The Gazafication of south Lebanon provides one immediate and obvious example, but there are others. The indifference to legal norms shown by Donald Trump when he greenlit the US and Israeli war on Iran reflected the experience of Gaza, where nothing said by the International Court or the United Nations or similar bodies made any difference at all.

La « gazafication » du sud du Liban fournit un exemple immédiat et évident, mais il en existe d’autres. L’indifférence aux normes juridiques montrée par Donald Trump lorsqu’il a donné son feu vert à la guerre américaine et israélienne contre l’Iran reflétait l’expérience de Gaza, où rien dit par la Cour internationale ou les Nations Unies ou des organismes similaires n’a fait aucune différence.

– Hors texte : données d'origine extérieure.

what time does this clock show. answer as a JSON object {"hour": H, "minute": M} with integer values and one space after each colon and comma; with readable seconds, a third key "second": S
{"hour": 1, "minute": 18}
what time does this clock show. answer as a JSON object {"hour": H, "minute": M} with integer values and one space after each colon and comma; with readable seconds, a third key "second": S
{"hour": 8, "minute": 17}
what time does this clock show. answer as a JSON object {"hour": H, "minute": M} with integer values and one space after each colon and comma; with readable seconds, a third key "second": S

Discussing Trump’s kidnapping of Venezuela’s president Nicolás Maduro, legal scholars Oona A. Hathaway and Scott J. Shapiro warn:

En discutant du kidnapping de Nicolás Maduro, président du Venezuela, les juristes Oona A. Hathaway et Scott J. Shapiro avertissent:

It is not just the existing international legal system that is in jeopardy now. At risk is the survival of any rules at all – and with them any constraints on the exercise of state power.
Ce n’est pas seulement le système juridique international existant qui est en péril actuellement. En danger est la survie de toute règle – et avec elles toute contrainte sur l’exercice du pouvoir d’État.

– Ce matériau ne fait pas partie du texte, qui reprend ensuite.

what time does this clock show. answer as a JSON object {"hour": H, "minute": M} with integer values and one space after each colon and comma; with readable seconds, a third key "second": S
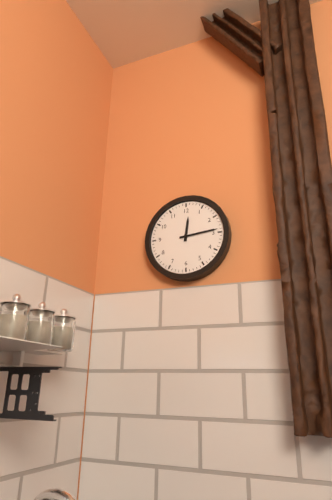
{"hour": 12, "minute": 14}
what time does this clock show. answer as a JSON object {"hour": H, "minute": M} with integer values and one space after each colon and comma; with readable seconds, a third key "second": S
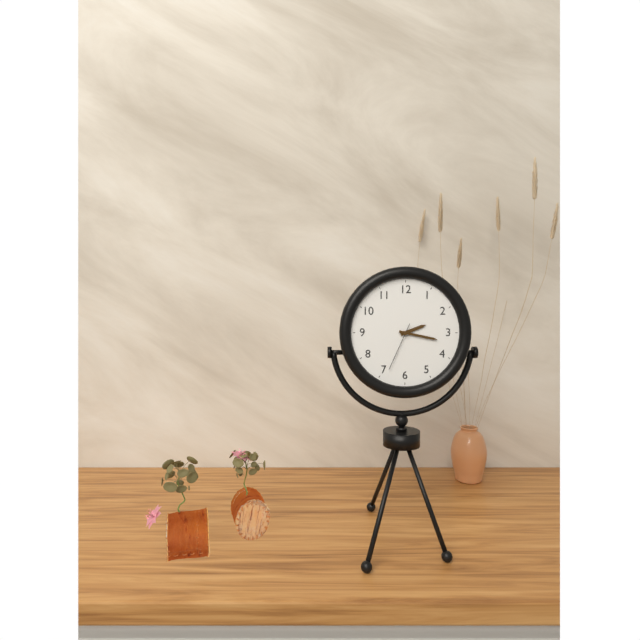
{"hour": 2, "minute": 17}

In that context, as historian Pankaj Mishra concludes, the

Dans ce contexte, comme le conclut l’historien Pankaj Mishra, le

critique of the fourth estate, the so-called pillar of democracy, not only becomes more pertinent. It resonates as a broader analysis of the decay of democratic institutions in the West.
critique de la quatrième puissance, le soi-disant pilier de la démocratie, devient non seulement plus pertinente. Elle résonne comme une analyse plus large du déclin des institutions démocratiques dans l’Occident.

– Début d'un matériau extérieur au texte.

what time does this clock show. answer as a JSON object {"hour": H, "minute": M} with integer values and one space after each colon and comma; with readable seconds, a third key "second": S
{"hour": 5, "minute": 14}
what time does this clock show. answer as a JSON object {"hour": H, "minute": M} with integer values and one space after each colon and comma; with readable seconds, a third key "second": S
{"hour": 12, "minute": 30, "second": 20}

How to Sell a Genocide is part of that critique. But much more remains to be done.

How to Sell a Genocide fait partie de cette critique. Mais bien plus doit être fait.

Jeff Sparrow has signed statements of solidarity with Palestine and participated in campus campaigns against the genocide in Gaza.

Jeff Sparrow a signé des déclarations de solidarité avec la Palestine et a participé à des campagnes sur les campus contre le génocide à Gaza.